Все сказанное выше избавляет нас, видимо, от
объяснений, в чём секрет слов, о которых говорилось в начале заметок.
Конечно же, за ними — громадный труд по накоплению и отбору материала из
словесной «руды», за ними и сама эта «руда», удивительнейшая по
свойствам, стоит лишь к ней всерьёз обратиться, постигнув законы языка.
Именно законы языка, в особенности — языка
художественного, всегда оказываются некой тайной. В самом деле — не
столь бесхитростны они, как может на первый взгляд показаться, и чем
глубже проникаешь в них, тем большая сложность пред тобой открывается.
Тут помогает писателю чувство языка и художественный вкус в живописании словом, что и отличает человека талантливого.
Речь идёт прежде всего об авторском языке, о
котором хорошо сказал когда–то Лесков: «В писателе чрезвычайно ценен его
собственный голос, которым он говорит в своих произведениях от себя.
Если его нет, то и разрабатывать, значит, нечего».
Советская литература, к счастью, восприняла все
лучшее из старой классики, в том числе её заветы и достижения в языке.
Произведения Горького и Маяковского, Блока и Есенина, Пришвина, Шолохова
и Твардовского всегда будут гордостью нашей культуры. Можно назвать и
других прекрасных мастеров неувядающего слова, что работали и работают в
литературе. Приходят в неё интересные молодые писатели, наследующие
опыт предшественников.
Если молодые заставляют и немало тревожиться за
них, тревога возникает обычно там, где литератор не утруждает себя
поиском и отбором весомых слов или идёт не от подлинной жизни, когда
язык его вымучен, худосочен — лишён той самой народности, которая всегда питала истинную литературу.
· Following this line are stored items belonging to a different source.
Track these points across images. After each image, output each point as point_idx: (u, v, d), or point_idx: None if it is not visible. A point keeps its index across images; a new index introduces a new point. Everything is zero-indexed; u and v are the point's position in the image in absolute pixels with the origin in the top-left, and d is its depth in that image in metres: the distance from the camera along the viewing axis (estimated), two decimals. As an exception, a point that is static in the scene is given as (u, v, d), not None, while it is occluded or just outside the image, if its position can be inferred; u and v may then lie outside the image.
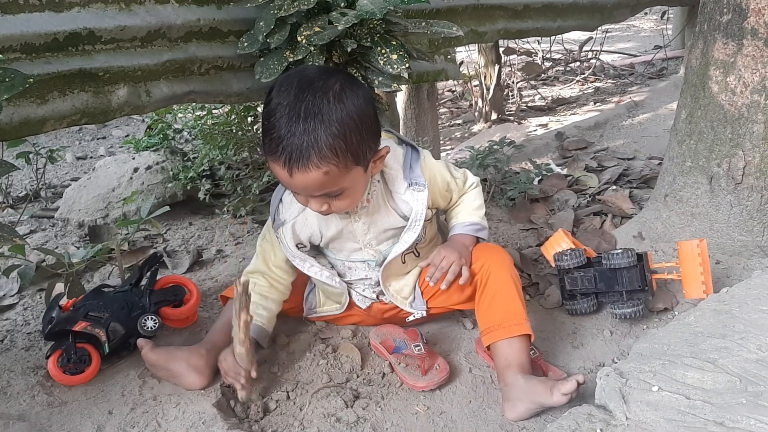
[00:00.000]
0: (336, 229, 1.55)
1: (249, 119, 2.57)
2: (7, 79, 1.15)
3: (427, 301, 1.64)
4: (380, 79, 1.77)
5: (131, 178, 2.53)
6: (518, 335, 1.45)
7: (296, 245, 1.56)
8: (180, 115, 2.77)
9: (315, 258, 1.60)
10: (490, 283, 1.53)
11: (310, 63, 1.69)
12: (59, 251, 2.06)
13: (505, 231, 2.25)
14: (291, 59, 1.72)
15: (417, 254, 1.62)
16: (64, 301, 1.65)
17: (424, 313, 1.65)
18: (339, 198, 1.38)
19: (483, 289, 1.54)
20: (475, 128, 4.04)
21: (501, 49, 4.10)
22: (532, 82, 5.03)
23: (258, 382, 1.49)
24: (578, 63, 5.37)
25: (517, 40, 4.86)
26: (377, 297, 1.66)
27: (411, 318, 1.65)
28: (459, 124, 4.31)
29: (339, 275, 1.63)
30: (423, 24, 1.84)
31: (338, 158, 1.30)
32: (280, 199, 1.56)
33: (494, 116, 4.02)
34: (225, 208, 2.47)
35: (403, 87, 2.67)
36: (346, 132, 1.30)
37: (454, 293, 1.61)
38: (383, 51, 1.72)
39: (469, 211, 1.64)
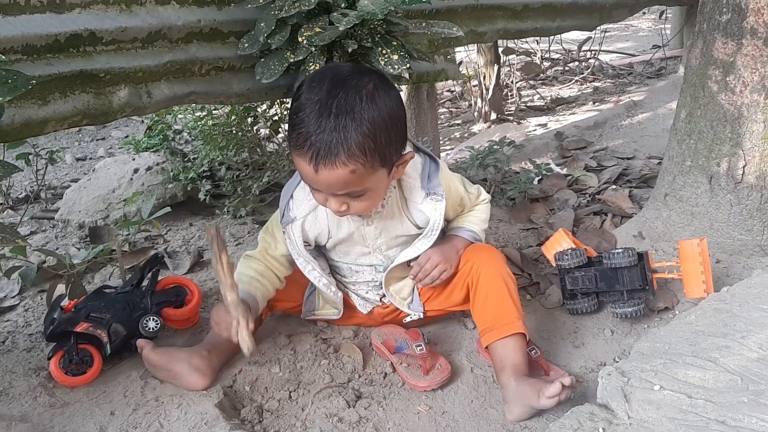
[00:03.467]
0: (347, 232, 1.54)
1: (249, 120, 2.58)
2: (9, 81, 1.15)
3: (424, 303, 1.65)
4: (381, 79, 1.77)
5: (131, 179, 2.53)
6: (511, 335, 1.45)
7: (304, 243, 1.55)
8: (180, 115, 2.77)
9: (317, 260, 1.59)
10: (481, 283, 1.53)
11: (311, 64, 1.70)
12: (60, 252, 2.06)
13: (506, 231, 2.25)
14: (292, 60, 1.72)
15: None
16: (65, 302, 1.65)
17: (421, 315, 1.65)
18: (359, 199, 1.37)
19: (475, 289, 1.54)
20: (475, 128, 4.04)
21: (500, 49, 4.10)
22: (531, 82, 5.04)
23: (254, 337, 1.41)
24: (577, 63, 5.38)
25: (516, 40, 4.86)
26: (380, 299, 1.66)
27: (408, 319, 1.66)
28: (458, 124, 4.31)
29: (344, 277, 1.64)
30: (423, 24, 1.85)
31: (366, 157, 1.29)
32: (291, 195, 1.54)
33: (494, 116, 4.02)
34: (225, 209, 2.47)
35: (403, 87, 2.67)
36: (376, 132, 1.29)
37: (450, 296, 1.62)
38: (384, 51, 1.72)
39: (474, 220, 1.65)
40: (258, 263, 1.59)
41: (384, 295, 1.64)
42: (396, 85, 1.78)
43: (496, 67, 3.92)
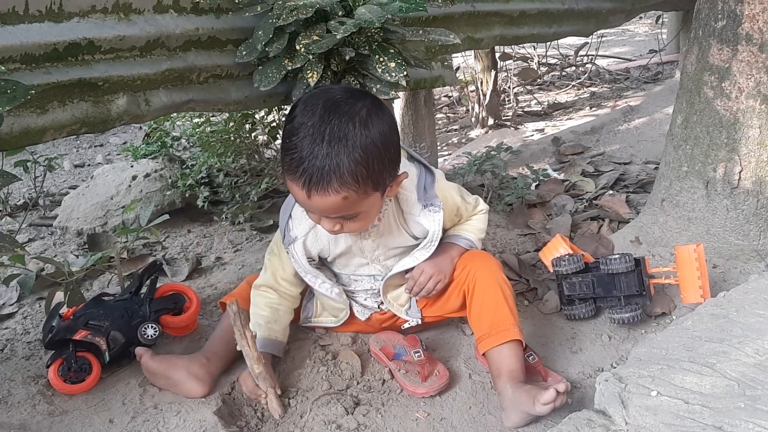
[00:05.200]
0: (345, 246, 1.55)
1: (247, 127, 2.58)
2: (8, 91, 1.16)
3: (421, 310, 1.66)
4: (378, 86, 1.78)
5: (130, 185, 2.53)
6: (507, 341, 1.46)
7: (308, 259, 1.56)
8: (178, 122, 2.77)
9: (322, 270, 1.60)
10: (476, 290, 1.54)
11: (308, 71, 1.70)
12: (58, 260, 2.06)
13: (503, 236, 2.26)
14: (289, 67, 1.73)
15: None
16: (64, 310, 1.66)
17: (419, 321, 1.66)
18: (353, 220, 1.37)
19: (471, 296, 1.55)
20: (472, 134, 4.05)
21: (497, 55, 4.12)
22: (529, 88, 5.05)
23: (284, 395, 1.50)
24: (574, 68, 5.39)
25: (513, 46, 4.87)
26: (378, 306, 1.67)
27: (406, 326, 1.67)
28: (456, 130, 4.32)
29: (344, 285, 1.64)
30: (420, 32, 1.85)
31: (358, 185, 1.29)
32: (290, 215, 1.54)
33: (491, 121, 4.03)
34: (223, 215, 2.47)
35: (400, 94, 2.68)
36: (369, 159, 1.29)
37: (446, 302, 1.62)
38: (381, 59, 1.73)
39: (470, 229, 1.65)
40: (270, 295, 1.60)
41: (382, 302, 1.65)
42: (393, 92, 1.80)
43: (493, 73, 3.93)
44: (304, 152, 1.27)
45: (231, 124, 2.55)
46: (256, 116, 2.60)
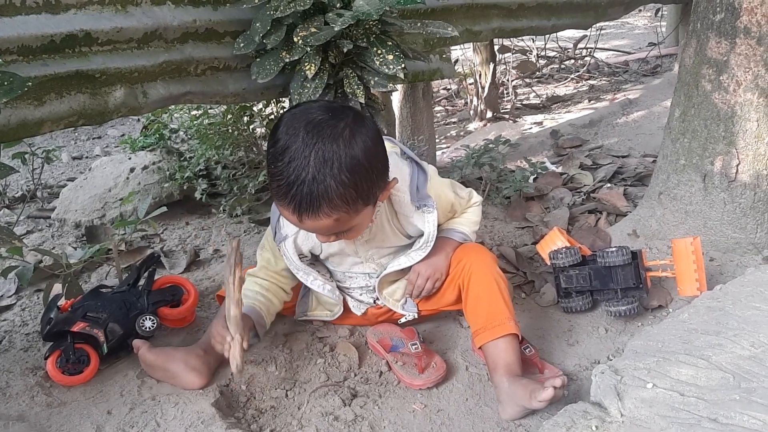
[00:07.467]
0: (338, 246, 1.55)
1: (245, 119, 2.58)
2: (5, 83, 1.16)
3: (417, 304, 1.66)
4: (376, 79, 1.78)
5: (128, 178, 2.53)
6: (503, 336, 1.46)
7: (299, 256, 1.57)
8: (176, 114, 2.77)
9: (315, 266, 1.61)
10: (472, 284, 1.54)
11: (306, 64, 1.70)
12: (56, 252, 2.06)
13: (501, 229, 2.26)
14: (287, 60, 1.73)
15: None
16: (62, 302, 1.66)
17: (416, 315, 1.67)
18: (346, 232, 1.38)
19: (467, 290, 1.55)
20: (471, 126, 4.05)
21: (496, 48, 4.11)
22: (527, 80, 5.04)
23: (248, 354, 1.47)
24: (573, 61, 5.38)
25: (511, 39, 4.86)
26: (374, 301, 1.67)
27: (403, 320, 1.67)
28: (454, 123, 4.31)
29: (339, 282, 1.65)
30: (418, 24, 1.85)
31: (349, 206, 1.28)
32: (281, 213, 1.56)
33: (489, 114, 4.02)
34: (221, 208, 2.47)
35: (399, 86, 2.68)
36: (357, 180, 1.27)
37: (442, 297, 1.63)
38: (379, 51, 1.73)
39: (464, 222, 1.66)
40: (263, 280, 1.62)
41: (377, 298, 1.66)
42: (391, 84, 1.79)
43: (491, 66, 3.92)
44: (290, 178, 1.25)
45: (229, 116, 2.55)
46: (254, 108, 2.59)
По долгу службы мне приходится постоянно читать
новые рукописи. Больше всего — молодых литераторов, пусть и таких,
которые выпускают уже книжки в местных или центральных издательствах,
печатаются в журналах, приняты в члены Союза писателей.
И радостно и тревожно.
Радость — если чувствуешь у автора знание хотя бы
небольшого участочка жизни, если он оказывается по-детски
любопытствующим и к тому же — по–взрослому наблюдательным: усваивает не
только специальные, «производственные» слова, а и чёрточки быта, их
окружающего, и особенности характеров, языка. В их рассказах — уверенная
способность живо передать увиденное, высказать суд свой обо всём, что
привлекло внимание. И слово, пусть негромкое, — своё, не «заезженное»,
от сердца идущее, силой народной напитанное, и говорится с душой и со
смыслом.
Тревога — когда молодой сочинитель, что называется,
нахрапом прёт в литературу, ничего за собой не имеючи —• ни жизни
всерьёз не изведав, ни мысли дельной, ни чувства и ни слова живого
ниоткуда не вынесши. Таких не тревожит ответственность за слово
печатное, художественное, они могут не думать о той копилке свежих
выражений, оборотов, поговорок, характеристик и прочих «частностей»,
которые необходимы каждому писателю, могут не беспокоиться и о законах
языка. Пишут они скучно — худосочным, стёртым языком, ни ум, ни сердце
не трогающим, не передающим увиденное во всём своеобразии.
Нет нужды ни острословить по поводу языковых бед или ошибок молодых литераторов, ни поучать, но говорить о них надо.